══ Estratto del documento

Imparare a guardare dentro di noi
Per
spiegare e fare accettare ai nostri figli la diversità, occorre in primis che
noi adulti prendiamo confidenza con i territori stranieri dentro di noi, con
l’ignoto, con gli aspetti per i quali gli altri potrebbero prenderci in giro e
vederci diversi. Guardare le nostre diversità permette di conoscerle e non
averne paura. A questo punto il passo con i nostri figli è breve: è bene
innanzitutto non sottrarsi all’argomento né edulcorare la pillola, evitare
atteggiamenti discriminanti o di eccessiva pietà e usare parole semplici, che
non neghino la verità.
Cerchiamo
insomma di trasmettere il messaggio che essere diversi
è normale, che
ha in sé qualcosa di potente, perché essere diversi
è quello che ci definisce e ci rende unici. E questa diversità va cercata, valorizzata, amata.

════
══ Dati forniti

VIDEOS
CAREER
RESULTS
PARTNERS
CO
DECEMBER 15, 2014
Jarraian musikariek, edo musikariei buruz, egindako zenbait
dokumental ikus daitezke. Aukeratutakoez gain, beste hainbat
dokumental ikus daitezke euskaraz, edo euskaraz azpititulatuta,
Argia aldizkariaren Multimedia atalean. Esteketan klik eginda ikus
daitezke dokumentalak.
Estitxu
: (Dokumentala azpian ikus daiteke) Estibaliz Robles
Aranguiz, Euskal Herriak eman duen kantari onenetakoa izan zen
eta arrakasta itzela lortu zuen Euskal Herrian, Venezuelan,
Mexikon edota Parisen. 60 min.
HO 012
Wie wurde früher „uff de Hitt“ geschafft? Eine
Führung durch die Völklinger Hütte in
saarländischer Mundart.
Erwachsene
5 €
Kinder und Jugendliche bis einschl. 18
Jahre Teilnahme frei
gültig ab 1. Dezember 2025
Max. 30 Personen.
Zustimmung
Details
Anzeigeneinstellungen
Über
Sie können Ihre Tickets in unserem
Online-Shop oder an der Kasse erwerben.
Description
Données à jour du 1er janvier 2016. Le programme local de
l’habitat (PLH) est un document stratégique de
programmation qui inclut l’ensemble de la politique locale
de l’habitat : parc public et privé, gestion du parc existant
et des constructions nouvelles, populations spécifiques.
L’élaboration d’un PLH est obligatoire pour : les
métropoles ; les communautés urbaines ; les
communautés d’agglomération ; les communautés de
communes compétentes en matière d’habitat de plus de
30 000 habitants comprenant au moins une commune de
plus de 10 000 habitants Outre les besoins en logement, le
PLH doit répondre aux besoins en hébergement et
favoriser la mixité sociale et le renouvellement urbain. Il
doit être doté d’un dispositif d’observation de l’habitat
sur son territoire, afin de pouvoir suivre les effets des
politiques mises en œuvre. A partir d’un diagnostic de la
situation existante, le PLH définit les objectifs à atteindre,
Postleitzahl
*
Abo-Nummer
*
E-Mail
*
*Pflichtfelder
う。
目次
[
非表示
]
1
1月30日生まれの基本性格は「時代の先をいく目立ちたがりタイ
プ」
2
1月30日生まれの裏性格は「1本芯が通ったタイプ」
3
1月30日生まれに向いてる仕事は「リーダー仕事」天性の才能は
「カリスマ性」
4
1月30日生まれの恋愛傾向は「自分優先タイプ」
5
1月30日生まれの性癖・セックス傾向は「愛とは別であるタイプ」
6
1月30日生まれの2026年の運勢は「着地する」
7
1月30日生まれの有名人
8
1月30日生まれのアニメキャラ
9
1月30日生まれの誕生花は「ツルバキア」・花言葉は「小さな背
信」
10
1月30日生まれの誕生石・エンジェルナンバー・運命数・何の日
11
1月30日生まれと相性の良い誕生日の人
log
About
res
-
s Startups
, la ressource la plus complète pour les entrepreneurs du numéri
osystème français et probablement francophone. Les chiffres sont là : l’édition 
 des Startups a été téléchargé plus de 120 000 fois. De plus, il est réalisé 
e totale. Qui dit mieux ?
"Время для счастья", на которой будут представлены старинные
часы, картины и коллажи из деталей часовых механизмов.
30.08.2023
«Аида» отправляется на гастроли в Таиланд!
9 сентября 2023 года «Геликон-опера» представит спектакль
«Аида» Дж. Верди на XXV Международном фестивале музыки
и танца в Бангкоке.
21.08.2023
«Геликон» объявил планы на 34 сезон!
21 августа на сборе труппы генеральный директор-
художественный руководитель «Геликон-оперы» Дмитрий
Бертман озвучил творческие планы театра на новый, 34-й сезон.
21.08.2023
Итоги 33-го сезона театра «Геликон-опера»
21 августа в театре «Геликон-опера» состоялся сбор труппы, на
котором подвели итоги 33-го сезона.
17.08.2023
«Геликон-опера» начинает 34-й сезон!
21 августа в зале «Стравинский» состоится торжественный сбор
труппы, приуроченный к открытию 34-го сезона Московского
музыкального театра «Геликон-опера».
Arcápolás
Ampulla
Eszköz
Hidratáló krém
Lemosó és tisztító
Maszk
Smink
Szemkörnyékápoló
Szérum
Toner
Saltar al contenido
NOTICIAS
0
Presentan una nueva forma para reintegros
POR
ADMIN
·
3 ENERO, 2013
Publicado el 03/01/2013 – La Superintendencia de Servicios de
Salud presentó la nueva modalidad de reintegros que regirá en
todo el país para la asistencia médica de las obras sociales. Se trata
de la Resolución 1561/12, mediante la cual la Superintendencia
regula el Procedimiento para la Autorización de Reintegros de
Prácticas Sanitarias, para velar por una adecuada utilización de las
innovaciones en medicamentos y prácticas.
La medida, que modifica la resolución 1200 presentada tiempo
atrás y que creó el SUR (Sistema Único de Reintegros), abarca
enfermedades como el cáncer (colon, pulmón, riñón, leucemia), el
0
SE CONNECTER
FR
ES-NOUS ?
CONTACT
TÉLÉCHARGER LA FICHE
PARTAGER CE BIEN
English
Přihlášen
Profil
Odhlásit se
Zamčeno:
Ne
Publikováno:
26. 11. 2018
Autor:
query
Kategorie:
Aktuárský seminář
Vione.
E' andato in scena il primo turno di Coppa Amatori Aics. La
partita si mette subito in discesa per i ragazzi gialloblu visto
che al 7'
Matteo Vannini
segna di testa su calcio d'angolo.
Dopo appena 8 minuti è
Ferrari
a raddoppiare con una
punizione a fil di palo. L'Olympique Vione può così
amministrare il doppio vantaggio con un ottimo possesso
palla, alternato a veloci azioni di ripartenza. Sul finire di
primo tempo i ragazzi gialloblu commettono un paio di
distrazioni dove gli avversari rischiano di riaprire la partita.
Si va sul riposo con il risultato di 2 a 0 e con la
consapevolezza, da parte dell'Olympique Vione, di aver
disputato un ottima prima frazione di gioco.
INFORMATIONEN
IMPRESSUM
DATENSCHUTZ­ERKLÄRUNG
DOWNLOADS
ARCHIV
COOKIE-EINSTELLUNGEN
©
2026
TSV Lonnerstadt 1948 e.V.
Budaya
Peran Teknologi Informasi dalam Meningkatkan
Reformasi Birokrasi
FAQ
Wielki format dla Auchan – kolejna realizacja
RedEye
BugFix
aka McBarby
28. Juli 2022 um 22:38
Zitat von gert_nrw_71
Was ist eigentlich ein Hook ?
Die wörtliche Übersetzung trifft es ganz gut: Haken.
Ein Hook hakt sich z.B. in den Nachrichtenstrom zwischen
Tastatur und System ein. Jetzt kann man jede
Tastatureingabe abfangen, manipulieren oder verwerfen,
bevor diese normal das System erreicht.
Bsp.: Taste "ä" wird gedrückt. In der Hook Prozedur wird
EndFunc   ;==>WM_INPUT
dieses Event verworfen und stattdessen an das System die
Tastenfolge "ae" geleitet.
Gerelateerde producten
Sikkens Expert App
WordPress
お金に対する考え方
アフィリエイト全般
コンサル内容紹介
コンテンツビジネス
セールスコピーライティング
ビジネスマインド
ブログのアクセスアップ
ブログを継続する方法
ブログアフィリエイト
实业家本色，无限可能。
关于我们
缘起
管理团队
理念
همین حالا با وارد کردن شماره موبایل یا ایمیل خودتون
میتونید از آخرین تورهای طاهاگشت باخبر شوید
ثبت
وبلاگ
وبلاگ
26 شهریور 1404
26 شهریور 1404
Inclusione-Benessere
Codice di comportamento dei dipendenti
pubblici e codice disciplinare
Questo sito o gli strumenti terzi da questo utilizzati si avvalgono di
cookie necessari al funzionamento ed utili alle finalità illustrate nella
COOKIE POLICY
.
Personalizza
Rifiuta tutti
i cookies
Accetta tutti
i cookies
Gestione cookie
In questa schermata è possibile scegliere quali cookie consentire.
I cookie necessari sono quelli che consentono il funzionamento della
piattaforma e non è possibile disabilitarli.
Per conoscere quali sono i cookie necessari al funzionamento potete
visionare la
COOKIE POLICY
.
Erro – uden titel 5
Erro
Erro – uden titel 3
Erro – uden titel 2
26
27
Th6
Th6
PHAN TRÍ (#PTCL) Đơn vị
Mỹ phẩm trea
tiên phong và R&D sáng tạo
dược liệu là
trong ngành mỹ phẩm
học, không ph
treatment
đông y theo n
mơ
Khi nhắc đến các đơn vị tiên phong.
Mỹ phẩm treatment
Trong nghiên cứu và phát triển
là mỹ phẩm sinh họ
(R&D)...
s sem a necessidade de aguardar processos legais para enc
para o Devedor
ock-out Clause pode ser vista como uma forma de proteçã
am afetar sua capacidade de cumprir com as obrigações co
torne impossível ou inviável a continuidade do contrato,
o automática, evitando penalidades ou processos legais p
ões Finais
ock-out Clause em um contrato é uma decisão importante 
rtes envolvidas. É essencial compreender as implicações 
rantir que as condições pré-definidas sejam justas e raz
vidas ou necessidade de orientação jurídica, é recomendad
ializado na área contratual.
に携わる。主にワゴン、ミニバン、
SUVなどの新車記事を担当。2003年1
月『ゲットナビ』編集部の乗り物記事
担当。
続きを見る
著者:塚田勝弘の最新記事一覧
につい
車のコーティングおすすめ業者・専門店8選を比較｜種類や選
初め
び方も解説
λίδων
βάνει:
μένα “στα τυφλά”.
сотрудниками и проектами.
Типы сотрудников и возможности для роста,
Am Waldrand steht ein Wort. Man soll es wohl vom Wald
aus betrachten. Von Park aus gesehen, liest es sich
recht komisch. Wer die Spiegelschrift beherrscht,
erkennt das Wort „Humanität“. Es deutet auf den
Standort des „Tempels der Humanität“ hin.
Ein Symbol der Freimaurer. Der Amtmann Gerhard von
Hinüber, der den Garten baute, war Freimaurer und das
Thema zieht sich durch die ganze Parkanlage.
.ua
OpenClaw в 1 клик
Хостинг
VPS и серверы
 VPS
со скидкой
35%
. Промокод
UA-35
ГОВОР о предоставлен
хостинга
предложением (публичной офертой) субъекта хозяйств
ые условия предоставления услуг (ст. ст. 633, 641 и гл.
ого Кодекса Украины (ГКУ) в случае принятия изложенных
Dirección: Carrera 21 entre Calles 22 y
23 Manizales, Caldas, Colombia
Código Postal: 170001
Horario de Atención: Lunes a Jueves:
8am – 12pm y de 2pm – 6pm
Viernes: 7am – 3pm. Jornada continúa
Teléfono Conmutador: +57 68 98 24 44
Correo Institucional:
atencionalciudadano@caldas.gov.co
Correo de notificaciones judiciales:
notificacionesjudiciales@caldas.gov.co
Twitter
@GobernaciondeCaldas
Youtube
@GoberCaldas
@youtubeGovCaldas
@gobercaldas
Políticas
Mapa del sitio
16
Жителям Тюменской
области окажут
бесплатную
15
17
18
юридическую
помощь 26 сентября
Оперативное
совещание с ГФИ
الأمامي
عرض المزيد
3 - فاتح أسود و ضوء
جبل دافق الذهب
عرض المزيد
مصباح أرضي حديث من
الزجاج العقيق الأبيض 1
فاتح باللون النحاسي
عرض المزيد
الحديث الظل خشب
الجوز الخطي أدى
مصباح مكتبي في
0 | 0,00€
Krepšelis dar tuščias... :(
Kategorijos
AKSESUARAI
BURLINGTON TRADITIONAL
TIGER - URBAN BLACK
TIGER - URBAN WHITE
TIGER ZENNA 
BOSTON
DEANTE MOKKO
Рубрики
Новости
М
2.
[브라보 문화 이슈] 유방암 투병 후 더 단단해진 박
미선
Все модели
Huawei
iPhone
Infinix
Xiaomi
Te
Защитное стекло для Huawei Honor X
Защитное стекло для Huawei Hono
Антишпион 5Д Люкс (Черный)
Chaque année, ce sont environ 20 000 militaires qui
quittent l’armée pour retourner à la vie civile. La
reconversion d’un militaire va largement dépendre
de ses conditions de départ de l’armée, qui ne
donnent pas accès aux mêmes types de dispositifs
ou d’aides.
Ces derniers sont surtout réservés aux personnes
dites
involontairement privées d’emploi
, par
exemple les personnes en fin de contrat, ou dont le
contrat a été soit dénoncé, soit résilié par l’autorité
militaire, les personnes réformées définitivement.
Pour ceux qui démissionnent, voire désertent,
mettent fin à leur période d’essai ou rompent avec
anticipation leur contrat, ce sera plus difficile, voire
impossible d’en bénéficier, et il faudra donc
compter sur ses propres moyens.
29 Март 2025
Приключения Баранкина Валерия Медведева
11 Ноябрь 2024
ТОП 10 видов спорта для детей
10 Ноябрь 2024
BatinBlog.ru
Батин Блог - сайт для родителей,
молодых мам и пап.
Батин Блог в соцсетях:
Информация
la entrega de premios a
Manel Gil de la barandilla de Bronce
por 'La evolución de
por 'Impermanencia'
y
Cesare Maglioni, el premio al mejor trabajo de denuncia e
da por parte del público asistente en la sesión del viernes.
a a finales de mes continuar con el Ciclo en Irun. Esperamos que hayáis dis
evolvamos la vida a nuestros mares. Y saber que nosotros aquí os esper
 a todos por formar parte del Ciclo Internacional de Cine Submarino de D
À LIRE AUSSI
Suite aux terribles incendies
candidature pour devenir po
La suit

════

* Compiti dell'esercizio
(a) Trascrivi dal testo sulla diversità il passo che va da "Imparare a guardare" fino a "neghino la verità." compreso.
(b) Secondo il testo sulla diversità, che cosa ci permette di fare il guardare le nostre diversità?
(c) Per favore, prosegui il testo sulla diversità scrivendo ciò che viene dopo la sua ultima frase.

* Risultati dell'esercizio
(a)
Imparare a guardare dentro di noi
Per
spiegare e fare accettare ai nostri figli la diversità, occorre in primis che
noi adulti prendiamo confidenza con i territori stranieri dentro di noi, con
l’ignoto, con gli aspetti per i quali gli altri potrebbero prenderci in giro e
vederci diversi. Guardare le nostre diversità permette di conoscerle e non
averne paura. A questo punto il passo con i nostri figli è breve: è bene
innanzitutto non sottrarsi all’argomento né edulcorare la pillola, evitare
atteggiamenti discriminanti o di eccessiva pietà e usare parole semplici, che
non neghino la verità.

(b) Ci permette di conoscerle e di non averne paura.

(c)
È
bene non enfatizzare solo gli aspetti positivi, ma parlare – ad esempio – a
nostro figlio del bambino disabile come un bambino che ha abilità “differenti”,
che ha delle difficoltà nel relazionarsi con gli altri bambini, ma ha grandi
capacità nel ricordare tutti i nomi dei calciatori. Possiamo aiutare i nostri
bambini anche facendo loro domande sul compagno di classe “diverso” che però
mettano in luce ciò che li accomuna o le capacità specifiche dell’altro,
oppure invitare il bambino a una merenda in casa nostra. Insegnare a gestire
l’emozione di questo incontro è importante in quanto ci permette di adattarci
alla sua presenza e di comprenderla, di imparare a guardare le cose da un altro
punto di vista; in una sola parola forma la nostra competenza sociale.
È bene inoltre spiegare la differenza tra equo e
uguale: i
bambini per esempio provano un senso di ingiustizia quando un compagno con
delle difficoltà di apprendimento prende lo stesso voto loro con una verifica
diversa, “facilitata”. Siamo noi adulti a dover spiegare che se il compagno
disabile riesce a completare senza errori la verifica calibrata sulle sue
competenze e possibilità merita il 10, come tutti i compagni che hanno ottenuto
il massimo nella loro verifica e che questo significa che è stato trattato in
modo equo e non uguale. Il compito di ognuno è di accettare l’altro come
è. Il
che significa accoglierlo e cercare le strategie per incontrarlo davvero.
Non si
crea empatia negando la diversità.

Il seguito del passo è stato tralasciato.